The screenplay was written by James Beaufort and Patrick Hughes, and Hughes is directing the film. “War Machine” is their first collaboration as writers, but the two have worked on other projects in the past, including “The Hitman’s Bodyguard” series and the action-comedy “The Man from Toronto,” which suggests this new film could have comedic elements. And let’s be clear: If there’s one thing military movies lack when it comes to realism, it’s random, dark and yet incredibly funny comments from the squad.

The characters’ lack of experience is what sets “War Machine” apart from similar movies. When Arnold Schwarzenegger led his team of special operators into the jungles of Val Verde in “Predator,” they were all Vietnam veterans with multiple missions under their belts; in “Aliens,” the Colonial Marines knew they were going up against an alien species. What’s exciting about the idea of “War Machine” is that these soldiers, although supposedly skilled Rangers, are newly minted special operators who have never actually been on a Special Forces mission together and have no idea they’re about to fight for real — and against something otherworldly.

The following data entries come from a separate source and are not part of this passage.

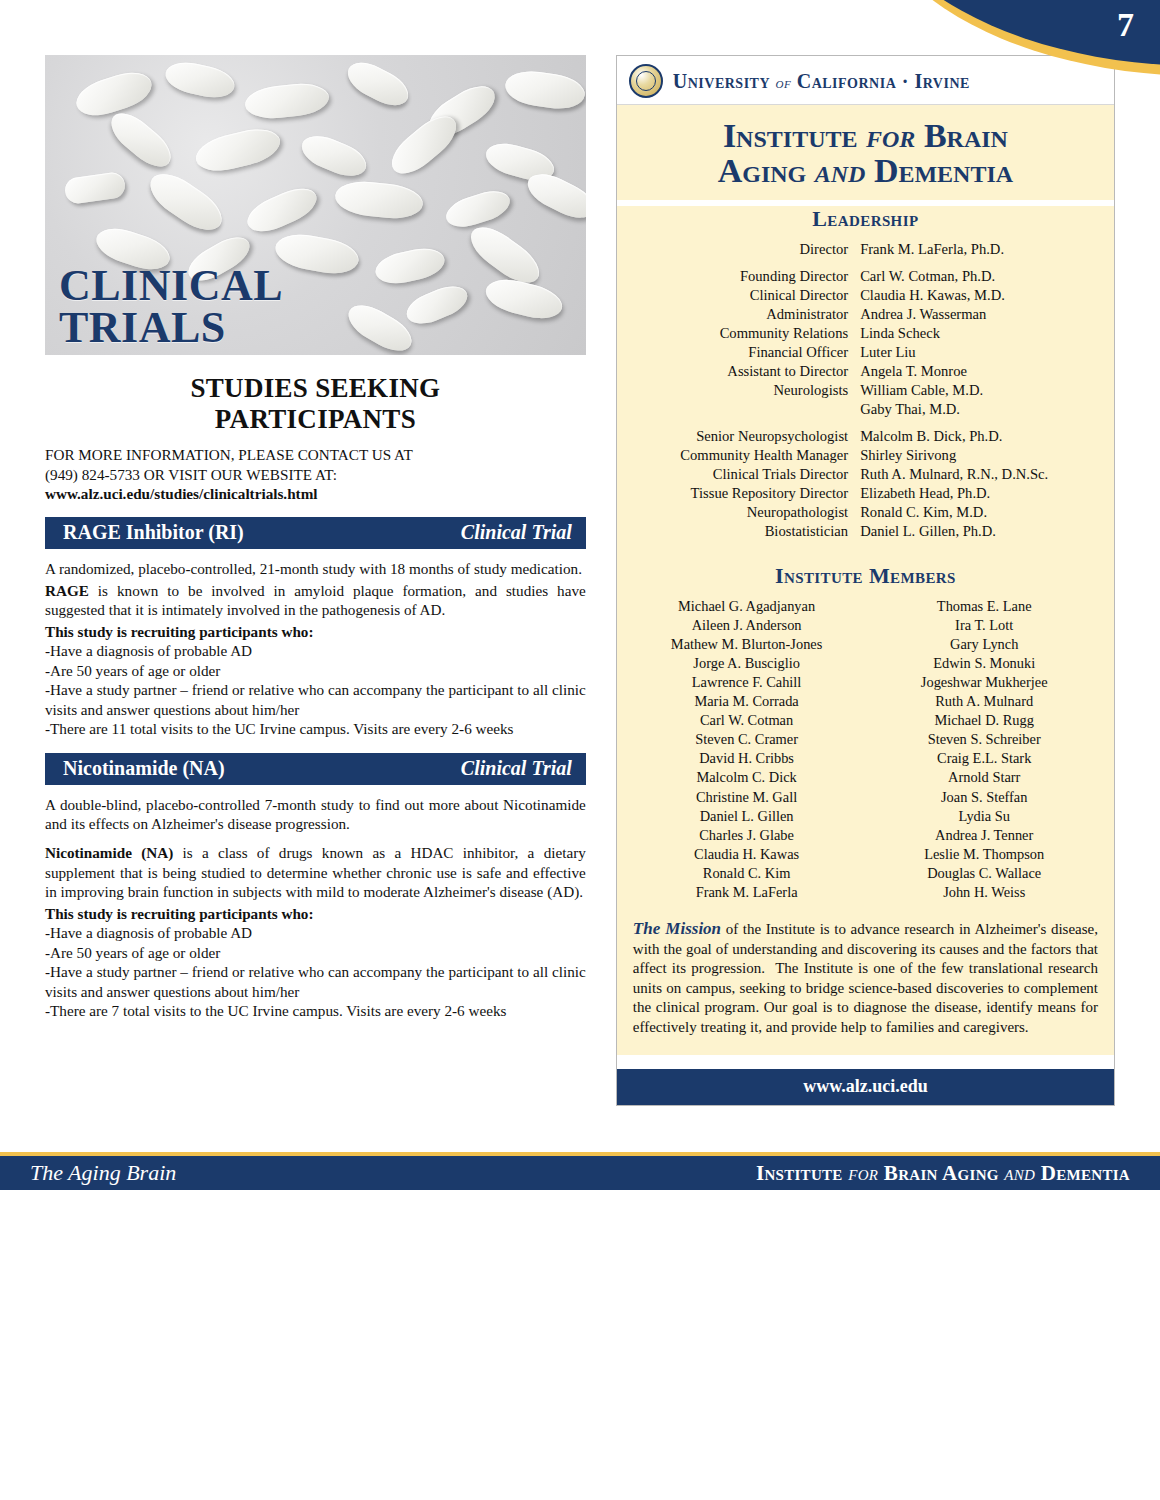7
CLINICAL
TRIALS
STUDIES SEEKING
PARTICIPANTS
FOR MORE INFORMATION, PLEASE CONTACT US AT
(949) 824-5733 OR VISIT OUR WEBSITE AT:
www.alz.uci.edu/studies/clinicaltrials.html
RAGE Inhibitor (RI) Clinical Trial
A randomized, placebo-controlled, 21-month study with 18 months of study medication.
RAGE is known to be involved in amyloid plaque formation, and studies have suggested that it is intimately involved in the pathogenesis of AD.
This study is recruiting participants who:
-Have a diagnosis of probable AD
-Are 50 years of age or older
-Have a study partner – friend or relative who can accompany the participant to all clinic visits and answer questions about him/her
-There are 11 total visits to the UC Irvine campus. Visits are every 2-6 weeks
Nicotinamide (NA) Clinical Trial
A double-blind, placebo-controlled 7-month study to find out more about Nicotinamide and its effects on Alzheimer's disease progression.
Nicotinamide (NA) is a class of drugs known as a HDAC inhibitor, a dietary supplement that is being studied to determine whether chronic use is safe and effective in improving brain function in subjects with mild to moderate Alzheimer's disease (AD).
This study is recruiting participants who:
-Have a diagnosis of probable AD
-Are 50 years of age or older
-Have a study partner – friend or relative who can accompany the participant to all clinic visits and answer questions about him/her
-There are 7 total visits to the UC Irvine campus. Visits are every 2-6 weeks
University of California · Irvine
Institute for Brain
Aging and Dementia
Leadership
| Director | Frank M. LaFerla, Ph.D. |
| Founding Director | Carl W. Cotman, Ph.D. |
| Clinical Director | Claudia H. Kawas, M.D. |
| Administrator | Andrea J. Wasserman |
| Community Relations | Linda Scheck |
| Financial Officer | Luter Liu |
| Assistant to Director | Angela T. Monroe |
| Neurologists | William Cable, M.D. |
| | Gaby Thai, M.D. |
| Senior Neuropsychologist | Malcolm B. Dick, Ph.D. |
| Community Health Manager | Shirley Sirivong |
| Clinical Trials Director | Ruth A. Mulnard, R.N., D.N.Sc. |
| Tissue Repository Director | Elizabeth Head, Ph.D. |
| Neuropathologist | Ronald C. Kim, M.D. |
| Biostatistician | Daniel L. Gillen, Ph.D. |
Institute Members
Michael G. Agadjanyan
Aileen J. Anderson
Mathew M. Blurton-Jones
Jorge A. Busciglio
Lawrence F. Cahill
Maria M. Corrada
Carl W. Cotman
Steven C. Cramer
David H. Cribbs
Malcolm C. Dick
Christine M. Gall
Daniel L. Gillen
Charles J. Glabe
Claudia H. Kawas
Ronald C. Kim
Frank M. LaFerla
Thomas E. Lane
Ira T. Lott
Gary Lynch
Edwin S. Monuki
Jogeshwar Mukherjee
Ruth A. Mulnard
Michael D. Rugg
Steven S. Schreiber
Craig E.L. Stark
Arnold Starr
Joan S. Steffan
Lydia Su
Andrea J. Tenner
Leslie M. Thompson
Douglas C. Wallace
John H. Weiss
The Mission of the Institute is to advance research in Alzheimer's disease, with the goal of understanding and discovering its causes and the factors that affect its progression. The Institute is one of the few translational research units on campus, seeking to bridge science-based discoveries to complement the clinical program. Our goal is to diagnose the disease, identify means for effectively treating it, and provide help to families and caregivers.
www.alz.uci.edu
The Aging Brain
Institute for Brain Aging and Dementia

The reason this movie could be so good is the nature of the real-world training that U.S. special operations forces actually endure. The culminating event for U.S. Army Special Forces training, for example, is called Robin Sage, an elaborate survival and guerrilla fighting exercise that involves hundreds of people across 15 North Carolina counties and can cause relentless confusion among even the Green Beret candidates going through it. Adding an extraterrestrial element to the mix could lead to either an epic action movie or comedic gold — or both.

“War Machine” is set to be distributed worldwide by Netflix in 2025 after a theatrical release.